What you need to do -> In the material below, copy the lines from the one holding "scientific name: Podophyllum peltatum" through the one holding "genus: Leonotis", inclusive, and replace "phylum" with "division" wherever it appears in them. Change nothing else, and give only those lines.

Records provided ->
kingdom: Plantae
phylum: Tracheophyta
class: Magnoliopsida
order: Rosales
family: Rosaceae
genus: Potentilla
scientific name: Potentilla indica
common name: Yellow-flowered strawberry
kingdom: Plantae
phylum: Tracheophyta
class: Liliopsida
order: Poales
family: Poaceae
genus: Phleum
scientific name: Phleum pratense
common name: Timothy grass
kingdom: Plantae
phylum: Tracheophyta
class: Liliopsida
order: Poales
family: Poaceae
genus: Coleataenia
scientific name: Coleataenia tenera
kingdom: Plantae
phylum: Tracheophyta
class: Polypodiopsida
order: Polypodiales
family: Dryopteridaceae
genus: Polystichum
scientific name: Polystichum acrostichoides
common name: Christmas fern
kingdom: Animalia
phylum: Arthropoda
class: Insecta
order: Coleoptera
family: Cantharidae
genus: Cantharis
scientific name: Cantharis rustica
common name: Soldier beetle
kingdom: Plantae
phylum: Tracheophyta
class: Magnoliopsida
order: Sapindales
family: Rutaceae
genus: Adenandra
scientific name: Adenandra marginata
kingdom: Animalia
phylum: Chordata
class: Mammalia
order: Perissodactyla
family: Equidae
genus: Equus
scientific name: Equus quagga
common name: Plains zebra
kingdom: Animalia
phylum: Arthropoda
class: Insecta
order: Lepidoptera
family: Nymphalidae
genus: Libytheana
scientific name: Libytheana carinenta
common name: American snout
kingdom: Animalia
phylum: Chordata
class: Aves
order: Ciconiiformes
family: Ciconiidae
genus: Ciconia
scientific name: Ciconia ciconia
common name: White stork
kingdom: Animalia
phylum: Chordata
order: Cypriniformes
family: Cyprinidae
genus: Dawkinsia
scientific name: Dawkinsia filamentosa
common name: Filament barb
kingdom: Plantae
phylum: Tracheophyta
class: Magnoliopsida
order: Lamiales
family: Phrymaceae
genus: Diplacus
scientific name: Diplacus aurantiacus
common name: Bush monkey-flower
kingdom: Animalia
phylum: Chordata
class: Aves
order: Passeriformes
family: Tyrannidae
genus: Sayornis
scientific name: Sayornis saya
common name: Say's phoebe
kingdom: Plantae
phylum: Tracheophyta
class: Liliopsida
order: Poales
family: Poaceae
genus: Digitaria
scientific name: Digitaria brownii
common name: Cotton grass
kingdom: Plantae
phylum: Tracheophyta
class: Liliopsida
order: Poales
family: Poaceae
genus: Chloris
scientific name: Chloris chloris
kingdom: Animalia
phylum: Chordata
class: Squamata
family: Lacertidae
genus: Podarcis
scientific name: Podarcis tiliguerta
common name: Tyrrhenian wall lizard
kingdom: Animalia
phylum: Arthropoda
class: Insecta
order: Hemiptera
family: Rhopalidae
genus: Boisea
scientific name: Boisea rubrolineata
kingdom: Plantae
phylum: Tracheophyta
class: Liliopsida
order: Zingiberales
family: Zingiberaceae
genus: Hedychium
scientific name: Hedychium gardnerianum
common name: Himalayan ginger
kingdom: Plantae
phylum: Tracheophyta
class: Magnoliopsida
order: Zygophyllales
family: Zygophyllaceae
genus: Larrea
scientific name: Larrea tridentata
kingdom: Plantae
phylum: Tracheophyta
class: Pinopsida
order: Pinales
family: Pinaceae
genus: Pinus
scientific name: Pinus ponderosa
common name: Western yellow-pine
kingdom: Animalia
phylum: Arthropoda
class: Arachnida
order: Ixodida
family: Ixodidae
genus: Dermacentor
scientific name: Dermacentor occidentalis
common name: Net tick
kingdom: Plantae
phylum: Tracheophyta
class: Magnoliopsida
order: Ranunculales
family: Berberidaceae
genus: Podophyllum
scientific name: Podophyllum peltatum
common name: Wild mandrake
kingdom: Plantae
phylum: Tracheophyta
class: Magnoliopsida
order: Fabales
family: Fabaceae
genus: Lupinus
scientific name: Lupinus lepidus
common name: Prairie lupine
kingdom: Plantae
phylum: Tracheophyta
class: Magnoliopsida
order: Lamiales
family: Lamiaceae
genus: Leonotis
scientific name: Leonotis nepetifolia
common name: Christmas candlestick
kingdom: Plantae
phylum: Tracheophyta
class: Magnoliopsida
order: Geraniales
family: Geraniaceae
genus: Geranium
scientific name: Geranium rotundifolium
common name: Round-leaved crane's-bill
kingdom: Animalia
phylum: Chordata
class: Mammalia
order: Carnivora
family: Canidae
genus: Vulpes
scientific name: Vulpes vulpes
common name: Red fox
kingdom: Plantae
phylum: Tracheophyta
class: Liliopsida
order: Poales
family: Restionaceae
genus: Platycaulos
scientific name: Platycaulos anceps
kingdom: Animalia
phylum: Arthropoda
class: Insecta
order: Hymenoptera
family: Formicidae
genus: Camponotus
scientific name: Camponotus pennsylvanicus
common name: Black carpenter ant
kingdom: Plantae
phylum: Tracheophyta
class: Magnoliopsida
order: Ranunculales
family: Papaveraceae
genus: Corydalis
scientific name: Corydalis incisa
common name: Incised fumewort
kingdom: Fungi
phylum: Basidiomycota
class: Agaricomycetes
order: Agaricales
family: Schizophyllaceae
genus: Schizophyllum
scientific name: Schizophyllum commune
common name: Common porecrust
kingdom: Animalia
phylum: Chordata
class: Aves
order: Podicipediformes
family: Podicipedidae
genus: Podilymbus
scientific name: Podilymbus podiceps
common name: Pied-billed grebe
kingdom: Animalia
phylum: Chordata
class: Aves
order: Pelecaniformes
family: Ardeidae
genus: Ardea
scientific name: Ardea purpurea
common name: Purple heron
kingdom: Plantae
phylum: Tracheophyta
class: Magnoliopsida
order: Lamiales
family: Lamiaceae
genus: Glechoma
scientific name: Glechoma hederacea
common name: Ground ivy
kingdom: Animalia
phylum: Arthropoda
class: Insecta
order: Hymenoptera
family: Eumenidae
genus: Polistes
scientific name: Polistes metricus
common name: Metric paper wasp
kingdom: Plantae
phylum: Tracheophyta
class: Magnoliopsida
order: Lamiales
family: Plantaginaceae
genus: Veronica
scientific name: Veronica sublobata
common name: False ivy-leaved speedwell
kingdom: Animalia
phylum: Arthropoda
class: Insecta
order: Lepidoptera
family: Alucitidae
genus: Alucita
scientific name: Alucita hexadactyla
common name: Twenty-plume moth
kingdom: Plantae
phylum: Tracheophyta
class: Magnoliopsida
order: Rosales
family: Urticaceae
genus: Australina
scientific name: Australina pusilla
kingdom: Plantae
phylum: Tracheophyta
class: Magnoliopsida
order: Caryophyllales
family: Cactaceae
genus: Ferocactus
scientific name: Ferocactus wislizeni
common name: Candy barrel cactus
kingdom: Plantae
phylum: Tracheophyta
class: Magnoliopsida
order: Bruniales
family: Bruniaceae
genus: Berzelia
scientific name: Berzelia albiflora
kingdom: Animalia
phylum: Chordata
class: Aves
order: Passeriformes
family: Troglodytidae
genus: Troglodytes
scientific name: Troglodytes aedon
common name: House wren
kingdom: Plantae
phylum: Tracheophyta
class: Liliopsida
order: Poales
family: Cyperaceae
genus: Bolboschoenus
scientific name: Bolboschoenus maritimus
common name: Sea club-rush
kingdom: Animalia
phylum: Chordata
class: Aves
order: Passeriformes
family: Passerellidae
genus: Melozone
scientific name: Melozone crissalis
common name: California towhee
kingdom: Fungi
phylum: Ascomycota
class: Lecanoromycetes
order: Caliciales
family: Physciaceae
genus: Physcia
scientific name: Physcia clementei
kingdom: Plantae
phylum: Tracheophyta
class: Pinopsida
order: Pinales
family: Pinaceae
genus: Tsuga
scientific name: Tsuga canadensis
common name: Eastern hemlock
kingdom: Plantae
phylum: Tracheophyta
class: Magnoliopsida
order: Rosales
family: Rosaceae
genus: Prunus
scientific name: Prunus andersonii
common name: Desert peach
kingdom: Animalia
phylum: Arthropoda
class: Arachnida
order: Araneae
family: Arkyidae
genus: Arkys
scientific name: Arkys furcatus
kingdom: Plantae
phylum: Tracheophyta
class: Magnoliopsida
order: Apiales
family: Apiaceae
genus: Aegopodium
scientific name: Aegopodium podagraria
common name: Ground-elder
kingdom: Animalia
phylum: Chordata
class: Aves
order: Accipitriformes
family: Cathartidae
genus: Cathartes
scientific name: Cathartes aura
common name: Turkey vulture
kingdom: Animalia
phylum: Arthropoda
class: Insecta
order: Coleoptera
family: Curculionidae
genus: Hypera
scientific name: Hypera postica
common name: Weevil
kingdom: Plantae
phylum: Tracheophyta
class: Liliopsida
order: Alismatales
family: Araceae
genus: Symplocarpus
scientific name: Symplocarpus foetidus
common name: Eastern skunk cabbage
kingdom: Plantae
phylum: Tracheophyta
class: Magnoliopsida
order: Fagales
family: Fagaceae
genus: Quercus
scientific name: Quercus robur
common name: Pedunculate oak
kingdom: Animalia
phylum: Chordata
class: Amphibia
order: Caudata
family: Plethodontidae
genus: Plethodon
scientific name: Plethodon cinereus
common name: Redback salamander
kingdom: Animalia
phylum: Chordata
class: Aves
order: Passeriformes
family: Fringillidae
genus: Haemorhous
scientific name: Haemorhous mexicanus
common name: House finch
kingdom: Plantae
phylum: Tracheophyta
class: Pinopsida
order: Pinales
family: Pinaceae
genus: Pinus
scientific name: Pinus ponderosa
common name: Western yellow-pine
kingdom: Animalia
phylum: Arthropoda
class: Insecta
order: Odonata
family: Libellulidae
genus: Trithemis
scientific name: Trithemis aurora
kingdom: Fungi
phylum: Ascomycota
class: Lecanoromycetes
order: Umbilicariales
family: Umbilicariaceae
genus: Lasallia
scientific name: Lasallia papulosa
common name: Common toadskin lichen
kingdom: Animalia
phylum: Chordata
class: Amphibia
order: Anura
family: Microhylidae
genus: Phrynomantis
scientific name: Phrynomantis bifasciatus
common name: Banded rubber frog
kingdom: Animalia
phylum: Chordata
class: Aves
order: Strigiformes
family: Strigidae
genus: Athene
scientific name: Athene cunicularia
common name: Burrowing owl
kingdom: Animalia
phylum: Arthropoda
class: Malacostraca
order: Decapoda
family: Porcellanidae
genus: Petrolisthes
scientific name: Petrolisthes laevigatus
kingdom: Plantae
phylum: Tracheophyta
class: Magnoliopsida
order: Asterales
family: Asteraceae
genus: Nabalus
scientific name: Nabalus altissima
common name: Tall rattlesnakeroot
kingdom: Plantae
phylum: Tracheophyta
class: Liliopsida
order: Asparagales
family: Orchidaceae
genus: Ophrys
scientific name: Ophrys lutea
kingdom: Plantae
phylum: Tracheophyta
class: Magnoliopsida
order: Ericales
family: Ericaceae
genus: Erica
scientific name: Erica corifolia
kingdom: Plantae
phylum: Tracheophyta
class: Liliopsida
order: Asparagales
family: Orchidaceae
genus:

Result for this task ->
scientific name: Podophyllum peltatum
common name: Wild mandrake
kingdom: Plantae
division: Tracheophyta
class: Magnoliopsida
order: Fabales
family: Fabaceae
genus: Lupinus
scientific name: Lupinus lepidus
common name: Prairie lupine
kingdom: Plantae
division: Tracheophyta
class: Magnoliopsida
order: Lamiales
family: Lamiaceae
genus: Leonotis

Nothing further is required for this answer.